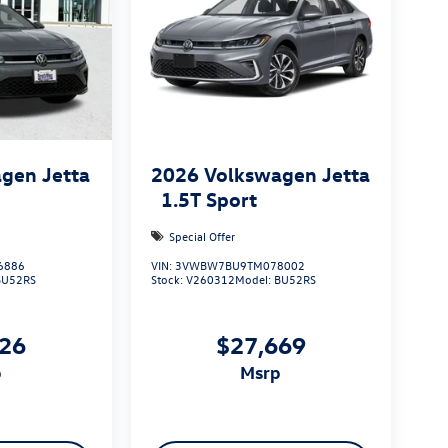
gen Jetta
2026
Volkswagen Jetta
1.5T Sport
Special Offer
6886
VIN:
3VWBW7BU9TM078002
BU52RS
Stock:
V260312
Model:
BU52RS
626
$27,669
p
msrp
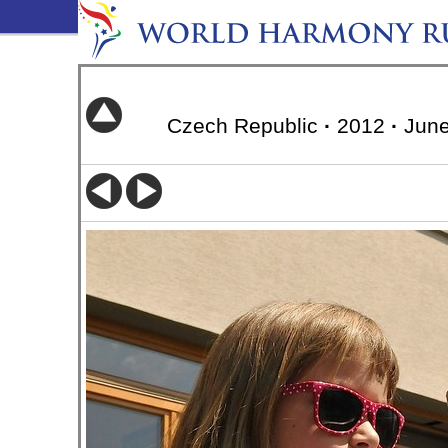
Czech Republic
·
2012
·
June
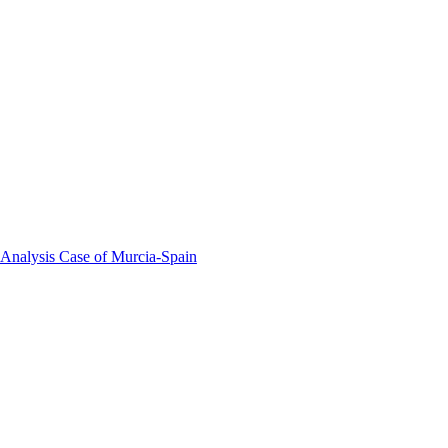
 Analysis Case of Murcia-Spain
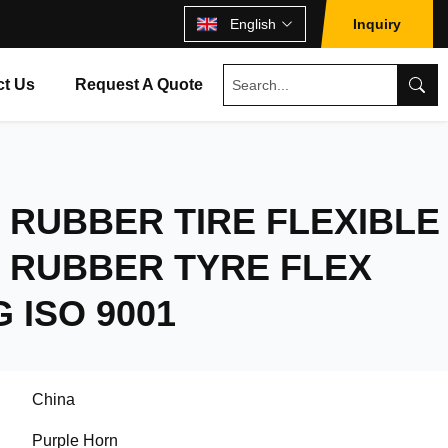
English
Inquiry
ct Us
Request A Quote
RUBBER TIRE FLEXIBLE
 RUBBER TYRE FLEX
 ISO 9001
China
Purple Horn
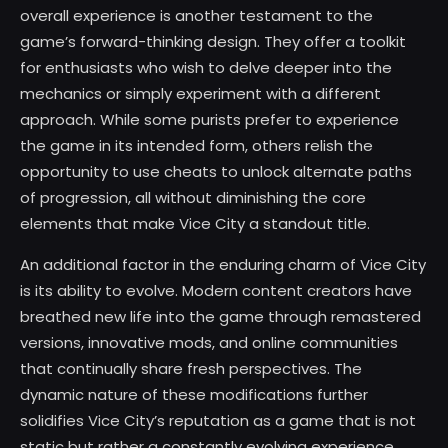
overall experience is another testament to the
game’s forward-thinking design. They offer a toolkit
for enthusiasts who wish to delve deeper into the
mechanics or simply experiment with a different
approach. While some purists prefer to experience
the game in its intended form, others relish the
opportunity to use cheats to unlock alternate paths
of progression, all without diminishing the core
elements that make Vice City a standout title.
An additional factor in the enduring charm of Vice City
is its ability to evolve. Modern content creators have
breathed new life into the game through remastered
versions, innovative mods, and online communities
that continually share fresh perspectives. The
dynamic nature of these modifications further
solidifies Vice City’s reputation as a game that is not
static but rather a constantly evolving experience.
──────────
» Задание:
Перепишите из данных выше без изменений строки, начиная со строки с «Analysis Case of Murcia-Spain» и до строки с «Purple Horn» включительно. Изображения в ответ не включайте.

» Ваш ответ:
 Analysis Case of Murcia-Spain
English
Inquiry
ct Us
Request A Quote
RUBBER TIRE FLEXIBLE
 RUBBER TYRE FLEX
 ISO 9001
China
Purple Horn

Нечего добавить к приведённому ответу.